On January 27, 1919, Makino read a statement to the Supreme Council in which he reminded his audience how seizing the islands from Germany had kept the shipping lanes safe during the war. The locals, he said, sounding like any other imperialist, were a primitive people who could only benefit from Japan's protection and benevolence. Wilson mildly reiterated his preference for mandates as opposed to outright possession. He was not prepared to confront Japan on the islands, because he was disputing its other demands, for instance for the German concessions in China. He confined himself to saying that the United States could not accept a Japanese mandate over Yap, which lies at the western end of the Carolines and was a major nexus for international cables. The Americans were to raise the issue of some form of international control from time to time over the next few years, but with no success. When the mandates were finally divided in May 1919, Japan got all the islands it wanted.
27

In the interwar years Japan did what the American navy had feared. Although the mandate terms forbade the establishment of military bases or the building of fortifications, this proved impossible to enforce. While foreigners found it increasingly difficult to visit the islands, Japan moved in settlers and the military. Japanese contractors built big new harbors and Truk, in the Carolines, was turned into Japan's main South Pacific naval base.
28
In the war to come, what had been obscure islands—Tinian, Saipan, Truk—became the sites of great battles.

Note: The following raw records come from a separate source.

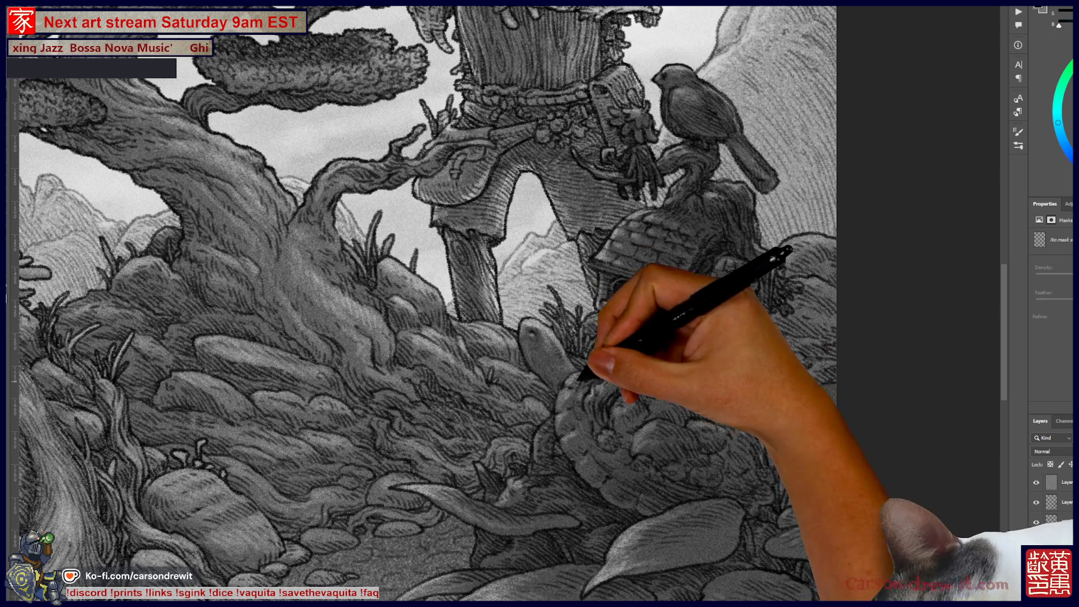
scroll(422, 303, "down", 3)
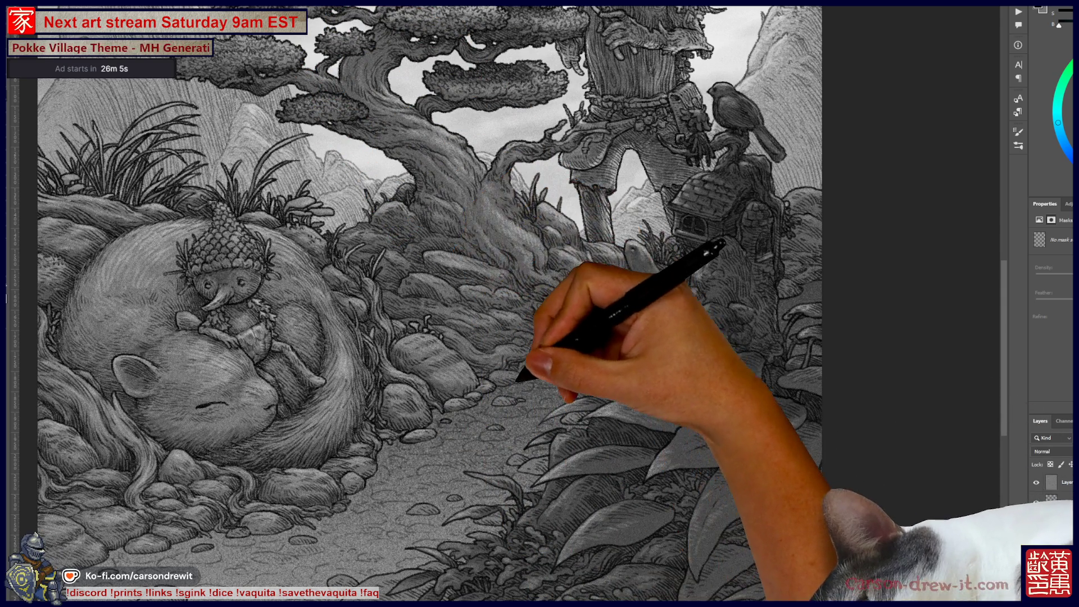
Pan toward the path and foreground leaves, then back to the tree and giant figure
left_click_drag(416, 304, 381, 261)
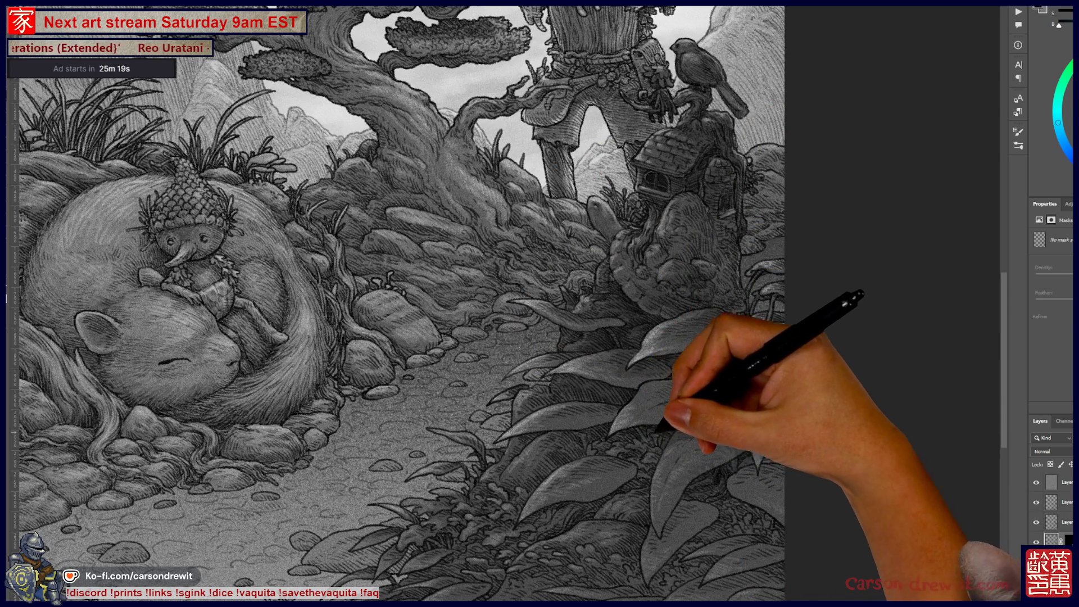
left_click_drag(638, 374, 614, 441)
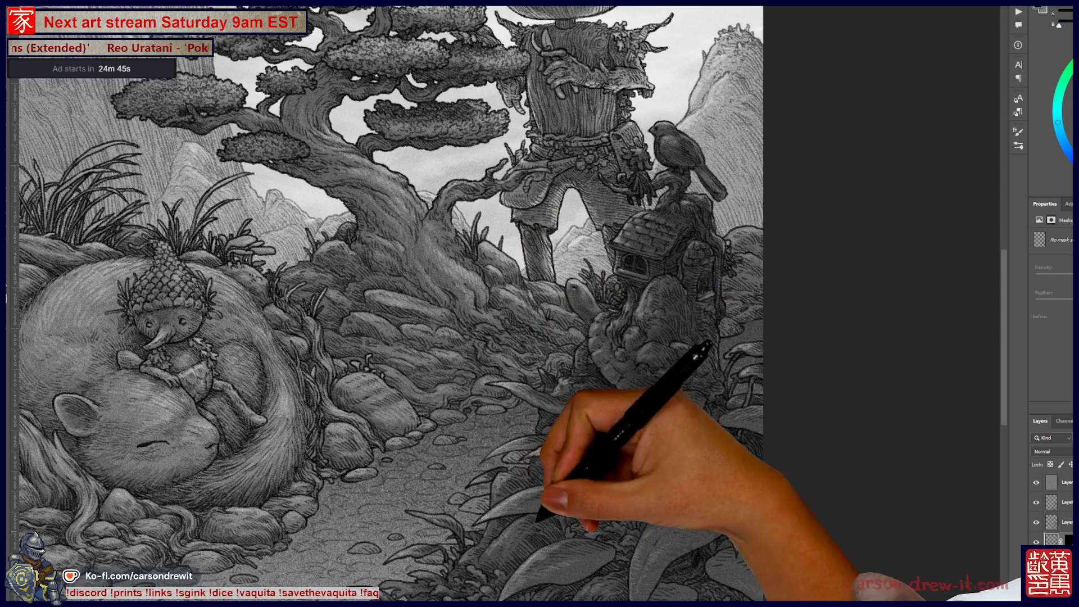
Scroll down to bring the foreground leaves right of the path into view
scroll(393, 304, "down", 3)
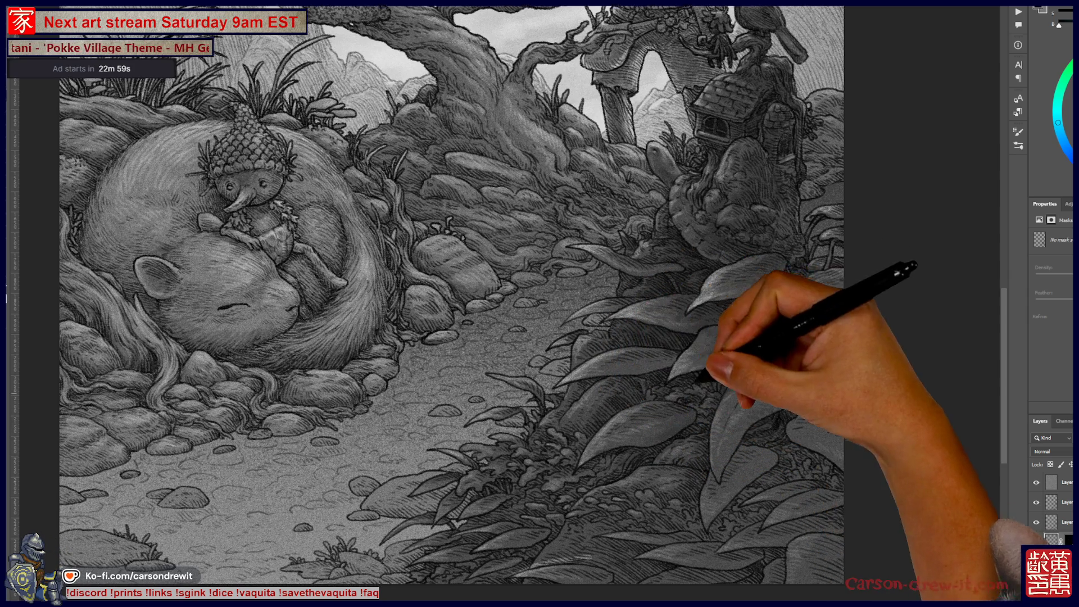
scroll(449, 304, "down", 3)
scroll(450, 303, "left", 3)
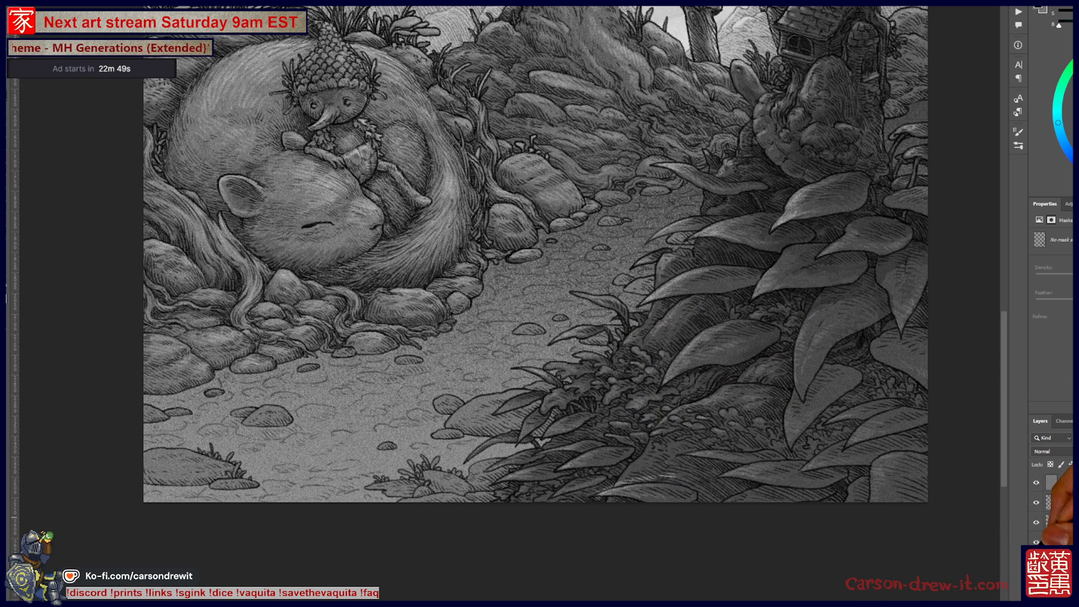
left_click(1060, 482)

What came to be known as “the racial equality clause” in the League covenant turned out to be far more problematic. In the years before the war, Japanese businessmen complained that they were frequently humiliated when they traveled abroad. In California, Japanese nationals first lost the right to buy land, then the right to lease it, and finally the right to bring their wives to join them. In 1906 the San Francisco School Board voted to send Chinese and Japanese children (of whom there were fewer than a hundred in total) to segregated classes lest they overwhelm the white children. Japanese (and Chinese and Indian) immigrants found it more and more difficult to get into Canada and the United States, and impossible to enter Australia. Even during the war, when Japan was fighting as an ally of the British empire, its nationals continued to be excluded.